This repository contains the code for generating SPARQL queries from natural language text using the chain of thought approach.
To run the system locally, follow one of the methods below based on your preferences and settings:
If you are using Conda, create the environment with the following commands:
conda env create -f environment.yml
conda activate sparqlgen
If you are not using Conda, you can create the environment with this command:
pip install -r requirements.txt
We have provided the sentence embeddings and other relevant information, but users can create their own embeddings using the notebook in the temp folder. To obtain the context examples (embeddings and other information), download the necessary files to the temp
directory using the following command:
wget https://anon.to/?https://files.dice-research.org/datasets/COT-SPARQLGEN/dbpedia_examples.parquet https://anon.to/?https://files.dice-research.org/datasets/COT-SPARQLGEN/embeddings_dbpedia.pkl https://anon.to/?https://files.dice-research.org/datasets/COT-SPARQLGEN/embeddings_wikidata.pkl https://anon.to/?https://files.dice-research.org/datasets/COT-SPARQLGEN/wikidata_examples.parquet
You are now ready to run the system with the following command:
python main.py --model_path --kb --question
For example:
python main.py --model_path TheBloke/CodeLlama-34B-Instruct-GPTQ --kb dbpedia --question 'what is the capital of Germany'
You can select the knowledge base using dbpedia or wikidata. Also, you can change the model based on the available system.

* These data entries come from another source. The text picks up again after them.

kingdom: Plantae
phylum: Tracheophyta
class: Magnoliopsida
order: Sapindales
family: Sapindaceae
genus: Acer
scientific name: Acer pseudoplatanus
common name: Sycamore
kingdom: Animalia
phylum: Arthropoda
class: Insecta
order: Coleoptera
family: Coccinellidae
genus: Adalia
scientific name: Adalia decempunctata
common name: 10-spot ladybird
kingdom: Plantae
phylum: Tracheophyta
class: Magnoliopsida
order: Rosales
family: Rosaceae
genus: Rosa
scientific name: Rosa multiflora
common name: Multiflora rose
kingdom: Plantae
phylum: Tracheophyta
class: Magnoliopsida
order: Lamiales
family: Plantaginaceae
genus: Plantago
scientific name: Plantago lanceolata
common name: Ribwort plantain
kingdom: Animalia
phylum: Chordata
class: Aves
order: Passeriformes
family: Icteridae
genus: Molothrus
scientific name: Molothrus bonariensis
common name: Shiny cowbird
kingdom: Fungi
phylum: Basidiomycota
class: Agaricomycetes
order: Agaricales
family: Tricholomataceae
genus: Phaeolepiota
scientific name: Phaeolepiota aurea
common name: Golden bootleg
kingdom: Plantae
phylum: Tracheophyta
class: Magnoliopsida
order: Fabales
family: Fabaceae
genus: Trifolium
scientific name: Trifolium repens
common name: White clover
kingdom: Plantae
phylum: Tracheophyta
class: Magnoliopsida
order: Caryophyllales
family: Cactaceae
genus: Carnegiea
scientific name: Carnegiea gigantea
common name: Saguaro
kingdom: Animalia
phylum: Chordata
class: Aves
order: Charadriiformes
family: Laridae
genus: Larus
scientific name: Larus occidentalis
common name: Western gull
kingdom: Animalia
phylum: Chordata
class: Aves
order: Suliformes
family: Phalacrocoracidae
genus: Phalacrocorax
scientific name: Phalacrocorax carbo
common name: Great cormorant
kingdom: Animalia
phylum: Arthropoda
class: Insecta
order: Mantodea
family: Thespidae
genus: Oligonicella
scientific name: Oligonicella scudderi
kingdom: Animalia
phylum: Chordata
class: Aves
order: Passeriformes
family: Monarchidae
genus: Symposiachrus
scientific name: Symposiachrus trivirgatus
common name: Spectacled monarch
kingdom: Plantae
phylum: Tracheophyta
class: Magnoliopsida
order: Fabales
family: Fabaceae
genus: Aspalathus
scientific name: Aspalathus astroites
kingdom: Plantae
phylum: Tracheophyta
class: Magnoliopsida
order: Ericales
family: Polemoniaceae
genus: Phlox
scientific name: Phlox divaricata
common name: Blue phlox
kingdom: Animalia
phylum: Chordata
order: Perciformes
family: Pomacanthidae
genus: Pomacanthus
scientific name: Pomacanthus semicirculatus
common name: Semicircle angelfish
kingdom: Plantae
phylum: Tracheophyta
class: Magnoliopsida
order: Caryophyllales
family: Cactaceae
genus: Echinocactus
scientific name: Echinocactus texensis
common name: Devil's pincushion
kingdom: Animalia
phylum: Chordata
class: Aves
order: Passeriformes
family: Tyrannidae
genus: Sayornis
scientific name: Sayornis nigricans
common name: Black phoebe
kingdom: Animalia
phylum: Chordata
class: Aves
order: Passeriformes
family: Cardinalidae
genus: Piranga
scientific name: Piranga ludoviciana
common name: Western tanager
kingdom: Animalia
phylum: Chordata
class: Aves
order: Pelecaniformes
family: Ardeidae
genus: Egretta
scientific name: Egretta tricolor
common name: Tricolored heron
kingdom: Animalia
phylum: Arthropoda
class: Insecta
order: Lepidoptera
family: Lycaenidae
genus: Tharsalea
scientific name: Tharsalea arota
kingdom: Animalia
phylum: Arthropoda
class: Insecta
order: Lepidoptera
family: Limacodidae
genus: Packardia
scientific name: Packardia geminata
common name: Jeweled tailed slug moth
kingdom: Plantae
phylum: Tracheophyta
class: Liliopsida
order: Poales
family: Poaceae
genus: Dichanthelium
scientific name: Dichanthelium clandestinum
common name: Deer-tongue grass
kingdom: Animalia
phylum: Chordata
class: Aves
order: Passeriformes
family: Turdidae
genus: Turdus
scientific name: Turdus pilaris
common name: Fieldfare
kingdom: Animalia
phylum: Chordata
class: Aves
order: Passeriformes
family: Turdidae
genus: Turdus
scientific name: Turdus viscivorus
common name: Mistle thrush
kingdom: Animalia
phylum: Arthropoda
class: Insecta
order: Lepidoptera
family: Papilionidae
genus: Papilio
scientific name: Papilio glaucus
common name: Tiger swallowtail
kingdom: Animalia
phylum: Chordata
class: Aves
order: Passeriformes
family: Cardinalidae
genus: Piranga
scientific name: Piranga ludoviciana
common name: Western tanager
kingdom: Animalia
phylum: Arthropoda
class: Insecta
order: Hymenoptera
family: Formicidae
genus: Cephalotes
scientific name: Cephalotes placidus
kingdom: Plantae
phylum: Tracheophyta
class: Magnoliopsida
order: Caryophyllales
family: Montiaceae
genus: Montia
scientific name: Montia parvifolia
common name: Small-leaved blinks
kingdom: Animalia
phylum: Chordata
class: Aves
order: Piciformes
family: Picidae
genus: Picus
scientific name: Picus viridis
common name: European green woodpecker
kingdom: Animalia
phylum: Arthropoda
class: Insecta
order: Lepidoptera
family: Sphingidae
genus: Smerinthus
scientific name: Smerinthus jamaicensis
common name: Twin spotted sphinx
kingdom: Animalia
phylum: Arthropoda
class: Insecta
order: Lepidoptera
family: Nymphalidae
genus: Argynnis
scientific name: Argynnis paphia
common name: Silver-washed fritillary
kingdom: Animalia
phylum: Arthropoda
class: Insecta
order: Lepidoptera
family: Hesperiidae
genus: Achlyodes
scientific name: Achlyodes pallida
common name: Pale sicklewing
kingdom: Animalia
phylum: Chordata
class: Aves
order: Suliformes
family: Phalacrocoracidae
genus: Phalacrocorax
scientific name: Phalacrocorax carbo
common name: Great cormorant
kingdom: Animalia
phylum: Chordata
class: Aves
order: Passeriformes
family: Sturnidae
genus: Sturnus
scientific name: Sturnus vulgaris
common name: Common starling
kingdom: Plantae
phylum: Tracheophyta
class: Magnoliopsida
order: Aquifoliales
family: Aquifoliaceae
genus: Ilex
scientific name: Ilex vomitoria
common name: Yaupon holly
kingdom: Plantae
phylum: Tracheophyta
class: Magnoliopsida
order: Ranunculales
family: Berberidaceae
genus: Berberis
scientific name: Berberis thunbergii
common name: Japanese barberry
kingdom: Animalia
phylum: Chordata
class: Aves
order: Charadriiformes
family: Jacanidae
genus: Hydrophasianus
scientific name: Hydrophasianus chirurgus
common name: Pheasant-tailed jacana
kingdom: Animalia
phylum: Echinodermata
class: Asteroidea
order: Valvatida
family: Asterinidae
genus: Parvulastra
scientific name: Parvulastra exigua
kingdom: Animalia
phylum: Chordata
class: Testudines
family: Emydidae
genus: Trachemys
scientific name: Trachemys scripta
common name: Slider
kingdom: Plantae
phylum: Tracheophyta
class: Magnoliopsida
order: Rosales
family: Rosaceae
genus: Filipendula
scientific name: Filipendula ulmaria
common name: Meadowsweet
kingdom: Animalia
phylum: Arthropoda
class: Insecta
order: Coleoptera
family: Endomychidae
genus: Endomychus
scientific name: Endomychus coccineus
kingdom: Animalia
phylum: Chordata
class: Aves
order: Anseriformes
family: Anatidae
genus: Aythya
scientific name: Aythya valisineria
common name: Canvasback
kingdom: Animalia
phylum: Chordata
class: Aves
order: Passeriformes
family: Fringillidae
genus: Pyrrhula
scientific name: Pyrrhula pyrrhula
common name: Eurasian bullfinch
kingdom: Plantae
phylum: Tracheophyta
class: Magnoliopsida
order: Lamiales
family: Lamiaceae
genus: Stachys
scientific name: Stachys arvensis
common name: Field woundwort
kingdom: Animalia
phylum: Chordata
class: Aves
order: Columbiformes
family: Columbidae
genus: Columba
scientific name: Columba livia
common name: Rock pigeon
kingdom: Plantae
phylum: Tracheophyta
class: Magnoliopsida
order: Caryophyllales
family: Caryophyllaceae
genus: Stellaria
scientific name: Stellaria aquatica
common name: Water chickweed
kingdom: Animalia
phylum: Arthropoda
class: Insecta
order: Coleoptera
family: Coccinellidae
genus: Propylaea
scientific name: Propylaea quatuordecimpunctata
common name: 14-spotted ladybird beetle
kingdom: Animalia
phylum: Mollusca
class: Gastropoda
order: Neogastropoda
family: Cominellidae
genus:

We used the following datasets during our experiments:
Wikidata | Dbpedia |
---|---|
QALD-10 | QALD-9 |
LcQuad2.0 | Vquanda |
The datasets are available for download in the dataset
folder of our repository.
We have provided a link to the embeddings and relevant data. However, if you wish to create your own embeddings, the code is available in the temp
folder, named embeddings.ipynb
. We utilized all-MiniLM-L6-v2
for sentence encoding, but users may change it according to their requirements.
contexta.py
provides all the details about the models and tools used for entity linking for DBpedia and Wikidata, respectively. This is also optional, and users may use the tools of their preference.